Rabindra Bhavana, the museum at the university, was established in 1942, a year after Tagore’s death, with the intention of preserving several hundred of his manuscripts in Bengali and English, hundreds of correspondence, books, paint brushes and sketches for posterity and also for the purpose of research. Rabindra Bhavana also houses Tagore’s personal library and various objects used by him, his voice-recordings and thousands of photographs taken of him at different times and places, along with the many gifts, honours and addresses which he received from different parts of the world.
At the Uttarayan Complex of the university, the five homes in which Tagore lived at some point of time or the other have been kept in their original form. “Some of these have furniture from the years of his stay here, along with photographs. Although the rooms are kept in their original form, the furniture is rearranged sometimes,” says Anshuman Dasgupta, assistant professor II at Visva-Bharati University. “While more of his paintings are kept at the archives in Santiniketan, there are more personal belongings that are kept at Jorasanko.” The architecture of the houses, their interior decoration and the furniture strewn about the rooms bring to life Tagore’s persona. This unit of Rabindra Bhavana has more than 1,500 original paintings by Tagore and more than 500 by others, a curio collection of over 3,800 items, along with 52 statues.
Sometimes, it is not just the studios and working tools of artists that draw the attention of archivists and researchers. Personal living spaces, everyday objects of use and correspondence, too, provide significant insight into not just the minds and lives of the artists, but also the times in which they lived and worked.
‘The Photo We Never Got’, the exhibit that Gupta created out of numerous letters, photographs and other memorabilia, is like going back in time and joining the dots between events, meetings, conversations and correspondence that were merely a part of the artists’ lives, but which also, indelibly, have formed the narrative of art history of that period.

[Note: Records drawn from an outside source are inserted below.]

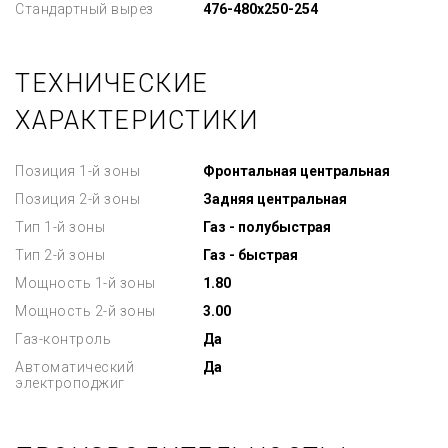
Стандартный вырез
476-480x250-254
ТЕХНИЧЕСКИЕ
ХАРАКТЕРИСТИКИ
Позиция 1-й зоны
Фронтальная центральная
Позиция 2-й зоны
Задняя центральная
Тип 1-й зоны
Газ - полубыстрая
Тип 2-й зоны
Газ - быстрая
Мощность 1-й зоны
1.80
Мощность 2-й зоны
3.00
Газ-контроль
Да
Автоматический
Да
электроподжиг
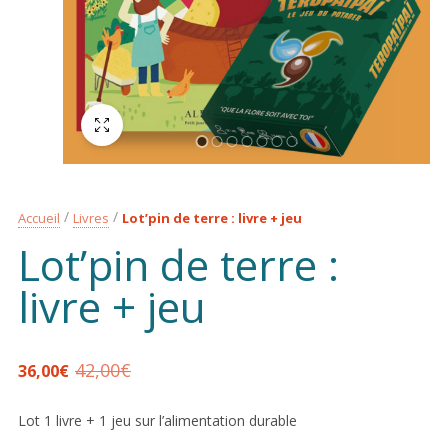
Plein écran
Accueil
Livres
Lot’pin de terre : livre + jeu
Lot’pin de terre :
livre + jeu
42,00
€
36,00
€
Lot 1 livre + 1 jeu sur l’alimentation durable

“An object of art does not exist in vacuum. Artists float in this loose community that has an effect on their artworks,” says Gupta, whose intention was to relook at art history narrative, which has traditionally focussed on just the artworks.
Constructed from material painstakingly acquired from artists—“most of the process comprises talking to artists; they are very happy actually to talk about the past”—the exhibit, for instance, has a photograph showing a group of artists protesting in front of the Lalit Kala Akademi, and then, in another photograph, the same artists are chatting with writer Mulk Raj Anand, who was part of the Akademi, and discussing an oncoming exhibition. The photographs show how the same group of people had relationships at different levels with each other, says Gupta. “They are very layered relationships.” There are instances too of artists becoming the subject of an artwork; for instance, photographs of a group out on an excursion. “You can see them in their sunglasses, and against the backdrop of the outdoors, of trees. They are just having a good time,” says Gupta.
Amrita Sher-Gil’s correspondence in the 1930s with Ram Chandra Tandan, who was the secretary of the Hindustani Academy in Allahabad, for instance, gives a glimpse into the organisation of an exhibition of her artworks in Allahabad in February 1937, and the printing of a catalogue of her works.
These letters, which were in the possession of the Tandan family, were recently auctioned by Saffronart in Mumbai. [The Tandan family had earlier (in 2009) auctioned correspondence that belonged to Nicholas Roerich, including a letter from Albert Einstein to Herrn Arnold Schwarz about the Roerich Museum in 1931, passports, visas and permits to travel in different countries, letters and documents of awards and citations, as well as exhibition catalogues.]